| Travail à faire |
A) Répondez à ces questions sur le texte à lire :
(i) Quel livre a provoqué le premier déclic pendant l'année de Seconde ?
(ii) Quel type de classe le texte mentionne-t-il juste après ce déclic ?
(iii) Que fait-on, selon le texte, en finissant un livre le soir ?
B) Recopiez, dans la liste, tout ce qui va de la ligne contenant "The Директор slice" jusqu'à la ligne contenant "Which series reaches", ces deux lignes comprises, en laissant les images de côté.

| Texte à lire |

━━━━

Plus tard, vint la folie des BD : de Gotlib à Marvel.


Et puis l’adolescence… pendant cette période, mes hormones me forcèrent à oublier la lecture, en dehors des magazines d’actualité, de l'Equipe et de Rock’n Folk. Mais la critique musicale est heureusement lieu de refuge de l’exigence littéraire. Et il arrive souvent aux commentateurs sportifs de se lâcher.


 

De temps en temps, je feuilletais encore les ouvrages de la  bibliothèque familiale A quatorze ans, je n’avais aucune culture littéraire classique, mais je savais expliquer les théories de Charles Fourier, de Proudhon, et je savais qui étaient les « Tupamaros ».


 

J’étais en Seconde quand le premier déclic survint : la lecture du Grand Meaulnes. Je garde  le sentiment d’avoir goûté à la puissance onirique de la littérature. Et le désir d’y retoucher ne m’a jamais quitté.


 

Puis je fus reçu dans une hypokhâgne de province. La principale tâche était de lire, à foison. Et depuis lors, je n’ai plus vécu sans avoir un livre ouvert. Quand je finis un livre le soir, je le range, et lis une page du suivant avant de me coucher. Pour ne pas interrompre le fil de cette "vie parallèle" qui s’offre à moi.

 

 

Lire, c’est la liberté. Pas seulement celle que procure l’esprit critique nourri par la lecture, qui à tout moment peut vous délivrer d’un préjugé. Mais aussi et peut-être surtout l’impression délicieuse de se libérer d’une gangue. J’imagine que l’Opium doit procurer un ressenti du même ordre. Lire permet de converser avec les morts, avec n’importe qui, de se glisser dans toutes les peaux et d’être la petite souris qu’on rêve…


 

Adolescent, j’ai souvent songé que je volais, par exemple pour aller rejoindre une copine laissée au port… Et la lecture permet, quelque peu, de s’affranchir du temps, de l’espace, des échecs , des renoncements et des oublis, des frontières matérielles ou sociales, et même de la Morale.

 

 

Je n’emprunte pas. J’achète et conserve les livres, même ceux que je ne lis pas jusqu’au bout ou qui me tombent des mains. Ma bibliothèque personnelle, c’est une autre mémoire que celle stockée dans mon cerveau. Comme la mémoire intime, elle vous manque parfois, et on ne saurait alors dire un mot sur un livre qu’on passa trois semaines à parcourir. Mais on peut à tout moment rouvrir un livre, comme on peut retrouver sans coup férir un souvenir enfoui dans la trappe de l’inconscient.

━━━━

| Extraits de données |
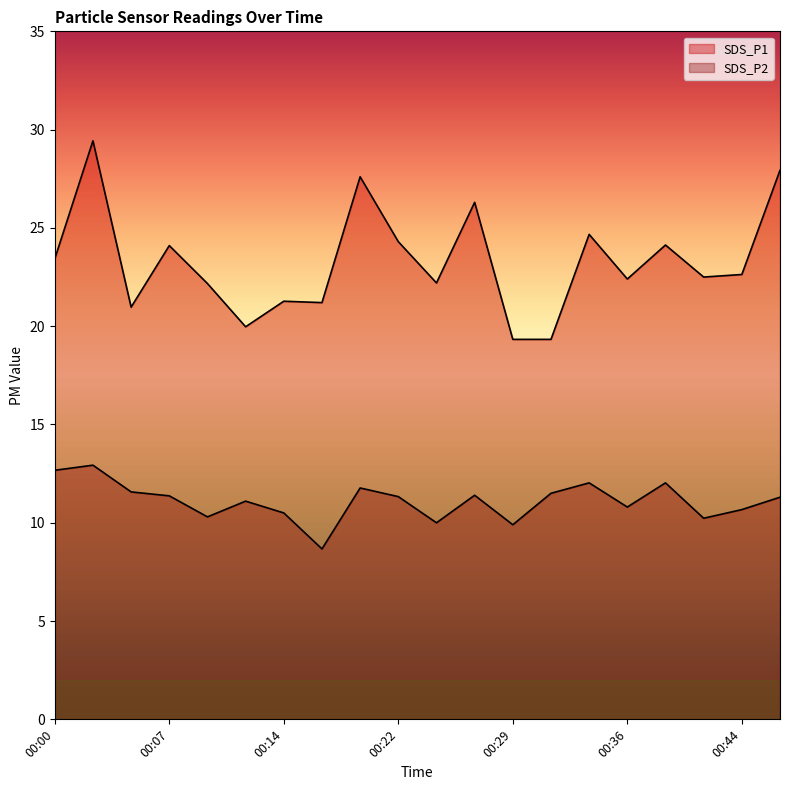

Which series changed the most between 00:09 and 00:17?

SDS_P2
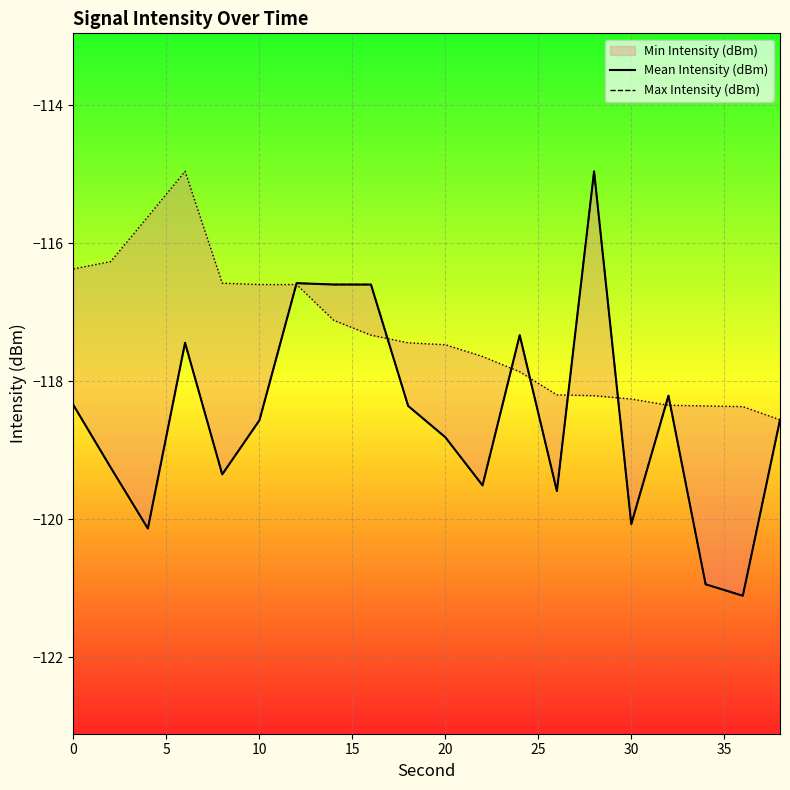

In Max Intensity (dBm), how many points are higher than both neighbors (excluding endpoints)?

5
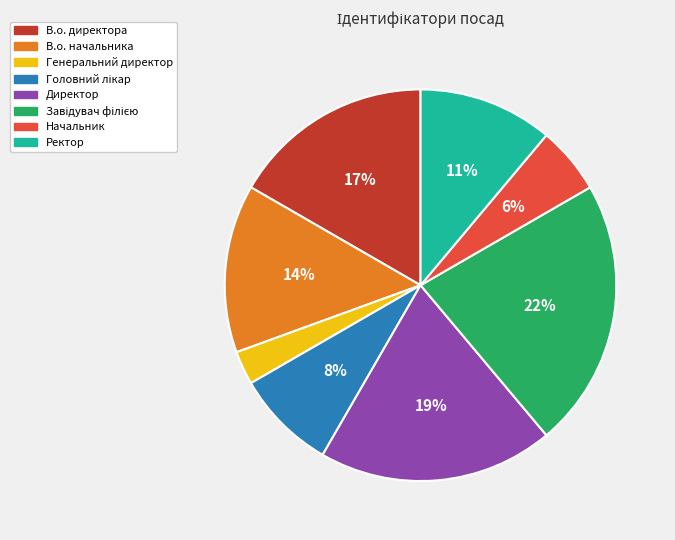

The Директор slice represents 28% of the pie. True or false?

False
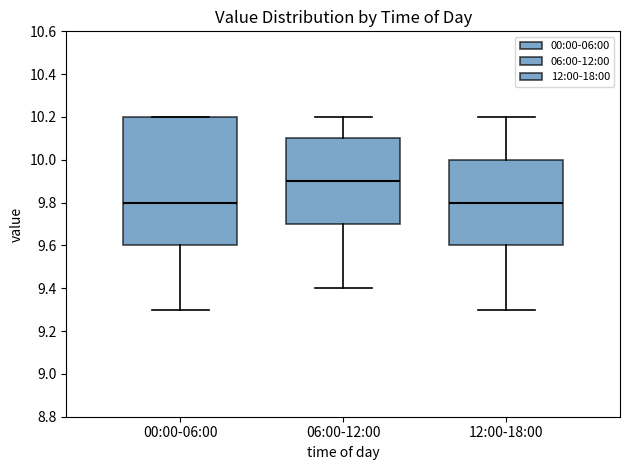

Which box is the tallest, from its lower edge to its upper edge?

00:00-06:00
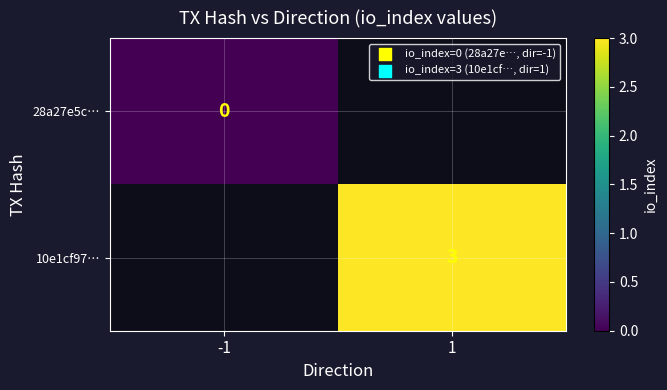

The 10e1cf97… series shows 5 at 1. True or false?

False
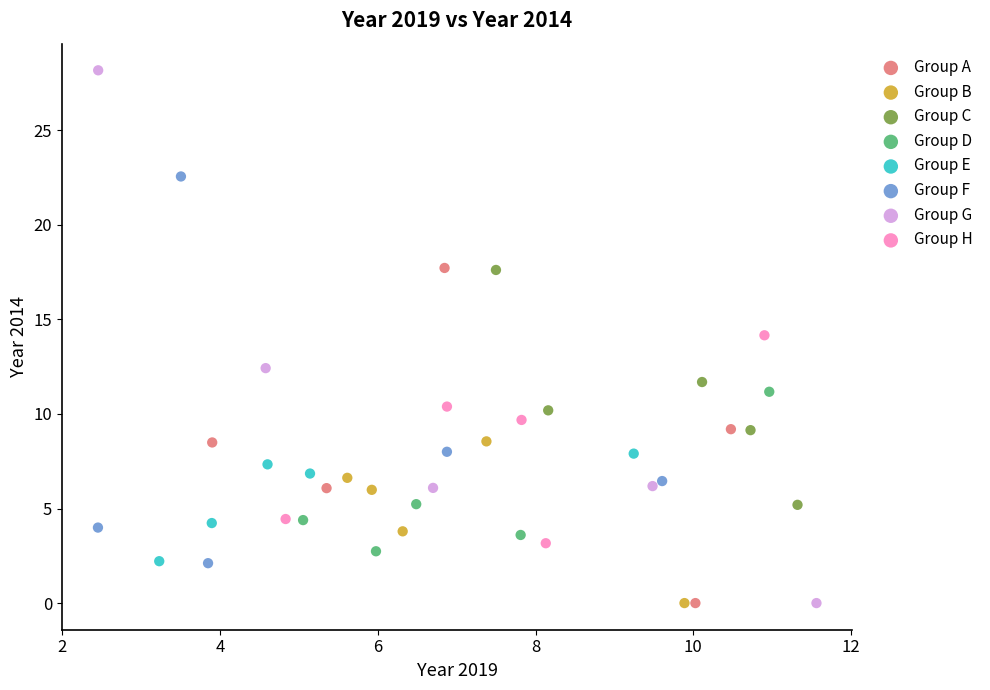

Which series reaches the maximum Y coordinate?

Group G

━━━━

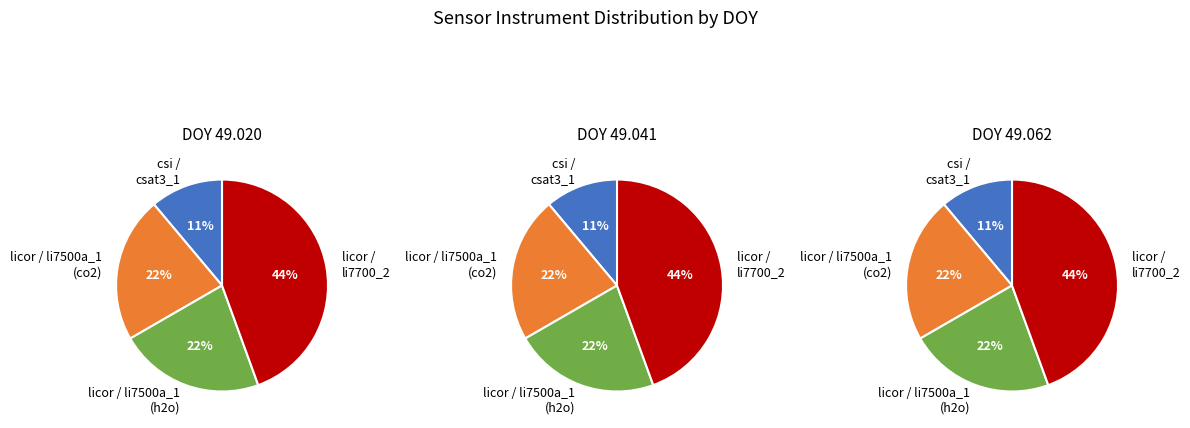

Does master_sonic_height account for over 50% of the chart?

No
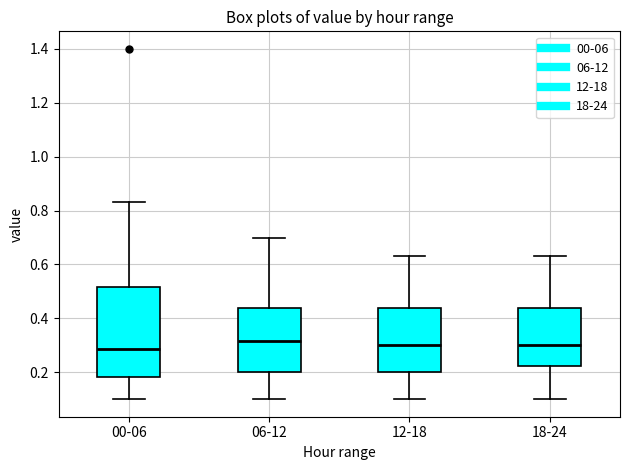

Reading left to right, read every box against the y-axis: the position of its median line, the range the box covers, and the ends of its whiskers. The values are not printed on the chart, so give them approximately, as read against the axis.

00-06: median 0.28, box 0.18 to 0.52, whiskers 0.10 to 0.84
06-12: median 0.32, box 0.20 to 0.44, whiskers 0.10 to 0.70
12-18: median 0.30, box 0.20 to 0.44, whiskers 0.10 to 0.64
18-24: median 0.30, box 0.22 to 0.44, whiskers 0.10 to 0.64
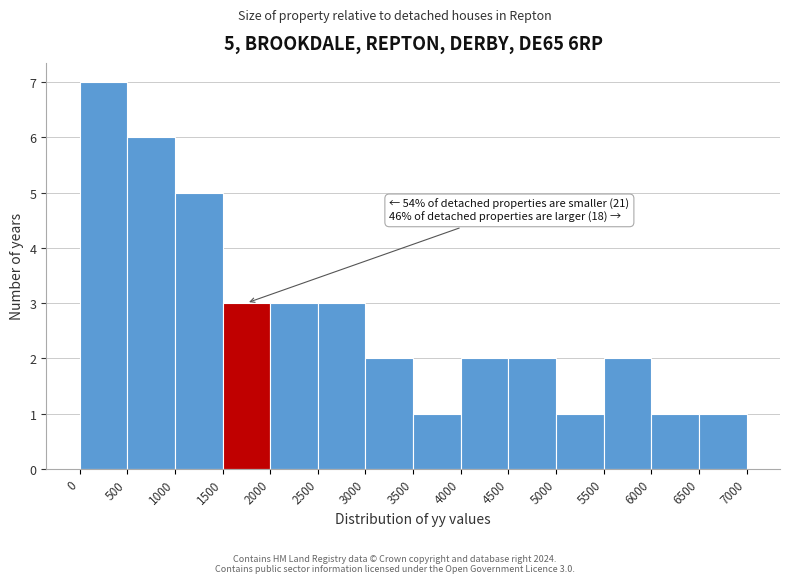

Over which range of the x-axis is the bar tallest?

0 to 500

━━━━

| Liste des solutions |
A)
(i) Le Grand Meaulnes.
(ii) Une hypokhâgne de province.
(iii) On range le livre, puis on lit une page du suivant avant de se coucher.

B)
The Директор slice represents 28% of the pie. True or false?

False

Which box is the tallest, from its lower edge to its upper edge?

00:00-06:00

The 10e1cf97… series shows 5 at 1. True or false?

False

Which series reaches the maximum Y coordinate?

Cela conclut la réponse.